Cooking with oats for your health

October 9, 2015

Oats are one of the healthiest foods you can eat for breakfast — or any time. Learn which oats are which and how to incorporate them into your meals.

Cooking with oats for your health

Oats glossary

Some oats have been processed more or less than others. On the "less" end of the scale are steel-cut oats. The gylcemic load (GL) of less processed oats is about 20 percent lower than that of more processed forms, but even instant oats are a good source of fibre and have a moderate GL. Shop carefully for instant oatmeal, though; most brands have added sugar — as much as 20 millilitres (four teaspoons) per packet. Generally, only "regular" (unflavoured) instant oatmeal is sugar-free.
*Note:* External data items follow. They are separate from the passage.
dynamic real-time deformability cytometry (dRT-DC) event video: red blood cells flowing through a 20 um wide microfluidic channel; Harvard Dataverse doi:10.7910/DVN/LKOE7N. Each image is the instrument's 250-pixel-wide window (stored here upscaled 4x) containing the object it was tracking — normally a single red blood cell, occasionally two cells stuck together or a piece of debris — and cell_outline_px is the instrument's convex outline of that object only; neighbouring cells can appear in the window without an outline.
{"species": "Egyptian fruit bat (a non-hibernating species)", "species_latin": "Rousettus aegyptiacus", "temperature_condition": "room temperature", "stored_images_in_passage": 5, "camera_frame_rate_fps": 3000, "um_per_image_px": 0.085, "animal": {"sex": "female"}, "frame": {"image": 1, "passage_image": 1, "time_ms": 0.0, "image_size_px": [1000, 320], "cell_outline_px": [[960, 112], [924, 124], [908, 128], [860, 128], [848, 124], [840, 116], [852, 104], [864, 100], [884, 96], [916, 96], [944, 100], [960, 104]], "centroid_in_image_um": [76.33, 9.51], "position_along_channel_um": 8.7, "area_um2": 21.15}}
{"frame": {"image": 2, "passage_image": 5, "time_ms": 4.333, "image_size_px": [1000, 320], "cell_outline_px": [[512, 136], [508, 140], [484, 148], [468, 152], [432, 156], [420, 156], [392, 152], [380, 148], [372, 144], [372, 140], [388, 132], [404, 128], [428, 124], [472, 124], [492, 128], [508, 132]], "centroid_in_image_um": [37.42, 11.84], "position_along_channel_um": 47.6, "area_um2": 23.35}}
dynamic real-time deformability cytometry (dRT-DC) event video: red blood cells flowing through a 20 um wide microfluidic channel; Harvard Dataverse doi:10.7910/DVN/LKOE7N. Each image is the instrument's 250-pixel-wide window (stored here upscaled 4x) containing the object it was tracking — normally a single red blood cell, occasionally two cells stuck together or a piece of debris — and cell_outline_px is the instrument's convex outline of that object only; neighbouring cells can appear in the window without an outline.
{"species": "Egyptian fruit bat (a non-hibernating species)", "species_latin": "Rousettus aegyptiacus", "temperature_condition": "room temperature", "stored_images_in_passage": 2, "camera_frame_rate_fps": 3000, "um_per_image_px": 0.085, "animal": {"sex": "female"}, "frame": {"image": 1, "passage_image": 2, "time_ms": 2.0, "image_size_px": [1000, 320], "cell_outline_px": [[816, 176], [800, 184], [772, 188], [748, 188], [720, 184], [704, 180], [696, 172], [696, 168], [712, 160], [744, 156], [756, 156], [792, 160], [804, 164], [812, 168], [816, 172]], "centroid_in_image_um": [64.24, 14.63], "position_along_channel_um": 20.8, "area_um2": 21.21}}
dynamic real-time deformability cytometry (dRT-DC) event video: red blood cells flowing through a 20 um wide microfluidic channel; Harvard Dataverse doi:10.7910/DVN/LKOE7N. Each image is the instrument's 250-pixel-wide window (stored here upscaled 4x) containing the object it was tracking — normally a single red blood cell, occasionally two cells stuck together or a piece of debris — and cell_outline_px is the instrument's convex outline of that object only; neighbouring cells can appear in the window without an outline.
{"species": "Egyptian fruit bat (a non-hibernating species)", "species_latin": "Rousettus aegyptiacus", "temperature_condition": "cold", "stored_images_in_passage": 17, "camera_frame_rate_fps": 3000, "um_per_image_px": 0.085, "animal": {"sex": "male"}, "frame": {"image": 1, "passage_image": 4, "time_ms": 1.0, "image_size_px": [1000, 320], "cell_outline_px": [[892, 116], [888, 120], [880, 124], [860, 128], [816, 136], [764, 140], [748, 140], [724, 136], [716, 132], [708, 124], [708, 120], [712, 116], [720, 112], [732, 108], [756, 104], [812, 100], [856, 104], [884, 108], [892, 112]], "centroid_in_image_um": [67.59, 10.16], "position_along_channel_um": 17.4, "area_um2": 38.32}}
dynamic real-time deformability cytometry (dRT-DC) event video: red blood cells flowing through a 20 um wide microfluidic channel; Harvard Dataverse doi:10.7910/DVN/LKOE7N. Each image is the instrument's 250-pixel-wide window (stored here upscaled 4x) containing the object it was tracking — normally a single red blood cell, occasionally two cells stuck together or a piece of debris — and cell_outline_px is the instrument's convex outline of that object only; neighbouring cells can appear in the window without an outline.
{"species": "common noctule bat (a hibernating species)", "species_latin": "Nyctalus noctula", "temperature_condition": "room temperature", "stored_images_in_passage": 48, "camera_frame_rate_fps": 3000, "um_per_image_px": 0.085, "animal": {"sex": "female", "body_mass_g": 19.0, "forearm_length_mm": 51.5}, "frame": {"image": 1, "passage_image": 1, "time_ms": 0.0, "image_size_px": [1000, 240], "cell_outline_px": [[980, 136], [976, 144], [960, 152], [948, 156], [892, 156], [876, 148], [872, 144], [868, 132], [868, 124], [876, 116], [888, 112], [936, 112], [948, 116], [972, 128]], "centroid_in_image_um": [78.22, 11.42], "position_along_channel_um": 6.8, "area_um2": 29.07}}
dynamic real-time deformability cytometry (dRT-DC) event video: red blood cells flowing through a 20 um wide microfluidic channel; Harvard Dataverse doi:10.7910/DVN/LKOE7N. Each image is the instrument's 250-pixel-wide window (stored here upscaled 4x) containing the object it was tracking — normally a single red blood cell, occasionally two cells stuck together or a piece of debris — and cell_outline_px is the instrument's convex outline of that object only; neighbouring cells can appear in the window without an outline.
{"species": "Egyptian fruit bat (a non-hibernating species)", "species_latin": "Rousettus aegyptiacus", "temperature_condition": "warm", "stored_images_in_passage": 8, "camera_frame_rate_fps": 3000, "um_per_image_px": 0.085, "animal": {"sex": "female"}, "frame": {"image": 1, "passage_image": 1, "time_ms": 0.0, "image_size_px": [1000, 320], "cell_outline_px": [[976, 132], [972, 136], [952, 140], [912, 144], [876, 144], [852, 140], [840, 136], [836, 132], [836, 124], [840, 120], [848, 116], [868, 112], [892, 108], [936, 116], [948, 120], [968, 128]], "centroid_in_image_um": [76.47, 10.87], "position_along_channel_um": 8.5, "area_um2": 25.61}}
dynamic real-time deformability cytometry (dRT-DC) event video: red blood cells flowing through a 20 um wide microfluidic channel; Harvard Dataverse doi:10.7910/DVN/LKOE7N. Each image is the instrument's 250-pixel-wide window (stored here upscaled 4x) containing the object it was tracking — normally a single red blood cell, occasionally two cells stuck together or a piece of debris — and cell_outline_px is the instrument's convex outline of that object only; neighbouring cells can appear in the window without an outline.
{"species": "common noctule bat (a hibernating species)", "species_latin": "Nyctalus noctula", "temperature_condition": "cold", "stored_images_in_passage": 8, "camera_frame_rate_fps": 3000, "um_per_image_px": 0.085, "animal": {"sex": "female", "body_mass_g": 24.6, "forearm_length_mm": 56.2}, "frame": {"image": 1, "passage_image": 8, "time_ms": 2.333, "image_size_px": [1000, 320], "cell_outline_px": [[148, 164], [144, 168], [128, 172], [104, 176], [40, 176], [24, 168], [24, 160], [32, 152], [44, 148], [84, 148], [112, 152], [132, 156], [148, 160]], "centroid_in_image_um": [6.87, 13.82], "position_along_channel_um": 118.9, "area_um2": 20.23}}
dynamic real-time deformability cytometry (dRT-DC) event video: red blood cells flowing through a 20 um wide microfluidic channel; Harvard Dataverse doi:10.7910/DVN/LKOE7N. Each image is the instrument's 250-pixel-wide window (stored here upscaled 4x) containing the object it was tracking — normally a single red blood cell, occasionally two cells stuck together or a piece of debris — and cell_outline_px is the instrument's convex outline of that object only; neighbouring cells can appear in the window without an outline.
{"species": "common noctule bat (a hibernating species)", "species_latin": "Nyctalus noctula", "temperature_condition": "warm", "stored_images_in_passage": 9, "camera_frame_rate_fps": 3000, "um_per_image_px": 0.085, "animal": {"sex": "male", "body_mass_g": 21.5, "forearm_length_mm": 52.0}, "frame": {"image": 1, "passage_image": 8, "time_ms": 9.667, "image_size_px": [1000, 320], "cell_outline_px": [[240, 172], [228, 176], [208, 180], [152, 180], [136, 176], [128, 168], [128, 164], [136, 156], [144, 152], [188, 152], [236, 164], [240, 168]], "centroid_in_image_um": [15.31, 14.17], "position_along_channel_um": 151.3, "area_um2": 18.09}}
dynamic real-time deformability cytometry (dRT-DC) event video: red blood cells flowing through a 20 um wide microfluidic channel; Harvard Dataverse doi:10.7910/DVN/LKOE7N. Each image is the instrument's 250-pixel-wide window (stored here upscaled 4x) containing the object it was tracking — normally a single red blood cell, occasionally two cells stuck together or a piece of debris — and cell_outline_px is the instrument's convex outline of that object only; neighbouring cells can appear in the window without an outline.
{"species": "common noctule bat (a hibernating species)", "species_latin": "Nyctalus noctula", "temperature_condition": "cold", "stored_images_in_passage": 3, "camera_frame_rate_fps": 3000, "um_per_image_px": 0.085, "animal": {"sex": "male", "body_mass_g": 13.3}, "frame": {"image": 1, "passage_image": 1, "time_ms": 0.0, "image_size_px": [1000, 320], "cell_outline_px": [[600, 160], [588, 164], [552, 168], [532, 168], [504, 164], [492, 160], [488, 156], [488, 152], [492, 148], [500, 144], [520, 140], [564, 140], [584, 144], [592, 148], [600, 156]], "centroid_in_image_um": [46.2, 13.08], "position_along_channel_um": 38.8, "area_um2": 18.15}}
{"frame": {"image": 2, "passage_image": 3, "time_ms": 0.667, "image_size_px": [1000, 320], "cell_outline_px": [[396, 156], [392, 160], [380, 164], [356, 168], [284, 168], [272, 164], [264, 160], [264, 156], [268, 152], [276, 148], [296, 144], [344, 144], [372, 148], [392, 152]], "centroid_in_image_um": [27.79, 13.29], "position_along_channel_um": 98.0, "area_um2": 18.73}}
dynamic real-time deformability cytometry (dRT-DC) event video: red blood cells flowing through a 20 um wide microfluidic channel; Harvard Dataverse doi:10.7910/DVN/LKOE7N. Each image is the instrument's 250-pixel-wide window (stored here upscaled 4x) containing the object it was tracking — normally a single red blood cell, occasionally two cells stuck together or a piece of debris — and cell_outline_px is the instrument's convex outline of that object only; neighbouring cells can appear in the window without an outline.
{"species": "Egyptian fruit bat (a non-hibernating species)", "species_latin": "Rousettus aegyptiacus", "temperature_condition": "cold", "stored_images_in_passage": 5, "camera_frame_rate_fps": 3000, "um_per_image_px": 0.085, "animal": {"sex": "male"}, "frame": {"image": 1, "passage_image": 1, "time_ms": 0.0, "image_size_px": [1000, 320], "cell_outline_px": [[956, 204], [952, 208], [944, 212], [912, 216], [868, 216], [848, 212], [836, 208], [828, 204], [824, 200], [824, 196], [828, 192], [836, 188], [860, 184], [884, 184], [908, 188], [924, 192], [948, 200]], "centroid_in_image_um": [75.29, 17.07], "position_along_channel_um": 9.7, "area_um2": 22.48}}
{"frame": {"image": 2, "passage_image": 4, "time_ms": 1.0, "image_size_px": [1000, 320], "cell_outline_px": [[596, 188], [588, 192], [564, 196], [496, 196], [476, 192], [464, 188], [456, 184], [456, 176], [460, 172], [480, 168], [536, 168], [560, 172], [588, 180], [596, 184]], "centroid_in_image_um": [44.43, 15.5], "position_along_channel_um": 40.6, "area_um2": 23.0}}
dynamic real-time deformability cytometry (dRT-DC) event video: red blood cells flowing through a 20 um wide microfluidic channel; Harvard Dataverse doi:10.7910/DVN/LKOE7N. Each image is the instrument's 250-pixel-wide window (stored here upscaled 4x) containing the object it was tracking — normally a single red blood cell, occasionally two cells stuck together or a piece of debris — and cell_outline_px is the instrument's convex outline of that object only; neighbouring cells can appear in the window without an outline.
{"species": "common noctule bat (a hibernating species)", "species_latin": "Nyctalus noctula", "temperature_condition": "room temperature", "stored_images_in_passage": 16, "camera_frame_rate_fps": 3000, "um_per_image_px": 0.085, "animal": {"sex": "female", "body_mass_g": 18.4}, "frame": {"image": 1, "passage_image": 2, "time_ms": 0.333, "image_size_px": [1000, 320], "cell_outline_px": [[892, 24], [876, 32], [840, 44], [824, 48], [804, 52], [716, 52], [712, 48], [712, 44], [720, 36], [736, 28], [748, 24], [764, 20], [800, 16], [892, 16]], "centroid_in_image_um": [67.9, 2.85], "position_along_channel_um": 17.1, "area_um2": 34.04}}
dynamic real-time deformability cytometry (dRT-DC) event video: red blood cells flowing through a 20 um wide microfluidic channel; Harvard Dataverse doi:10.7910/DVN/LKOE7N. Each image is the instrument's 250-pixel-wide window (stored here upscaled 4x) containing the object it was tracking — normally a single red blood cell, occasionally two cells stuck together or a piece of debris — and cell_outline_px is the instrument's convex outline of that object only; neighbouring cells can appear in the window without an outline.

Oat groats: Oats that have been cleaned, toasted, hulled and cleaned again. These are the most minimally processed of all the oat varieties and must be soaked and cooked for a long time.

Steel-cut oats: Whole grain groats that have been cut into two or three pieces using steel disks. These take 30 to 45 minutes to cook and have a hearty oat flavour and a chewier texture than rolled oats.

Rolled (old–fashioned) oats: Oats that have been steamed, rolled, resteamed and toasted. They take about 15 minutes to cook.

Instant oats:

These are prepared the same way as rolled oats but cut into smaller pieces so they cook faster. No actual cooking is required; just pour boiling water over them and stir.

Oat flour: Flour made by grinding groats and separating out the bran. It is gluten-free.

Oat bran: This is made by grinding oat groats and separating the bran from the flour. It's higher in insoluble fiber than whole oats and can be prepared as a hot cereal like oatmeal.

Cook's tip

  • Don't substitute instant oats in a recipe that calls for quick-cooking or old-fashioned oats.
  • The texture is different, and instant oats usually have other flavours added.

Cooking with oats

  • Grind oats in the blender and use them to coat fish and chicken.
  • Make a batch of oat bran muffins and keep them on hand for tasty breakfast treats.
  • Next time you make pancakes or waffles, replace up to one-third of the flour in the batter with oatmeal ground to a fine powder in the blender.
  • Bake up a tray of oatmeal cookies (using whole wheat flour in place of one-third of the white flour).
  • Make fresh oat biscuits.
  • Use oat flour as a thickener for stews and soups.
  • For dessert, serve oat-rich fruit crisps and cobblers. Just watch the butter content. It's better to use a good-for-you brand of margarine such as Smart Balance instead.

Smart substitutions

  • Instead of sugary cereal, have steel-cut or old-fashioned oatmeal with raisins and walnuts for a hearty and filling breakfast.
  • Instead of bread crumbs, use oats in meat loaf and meatballs.
  • Instead of all-purpose flour, substitute oat flour for a third of the all-purpose flour in baked goods.

By substituting oats in for your regular meals, you are almost sure to cut down significantly on your sugar intake and increase your fibre. It's a super-easy change in your diet that can have a huge impact on your health over time. There's no reason not to do it!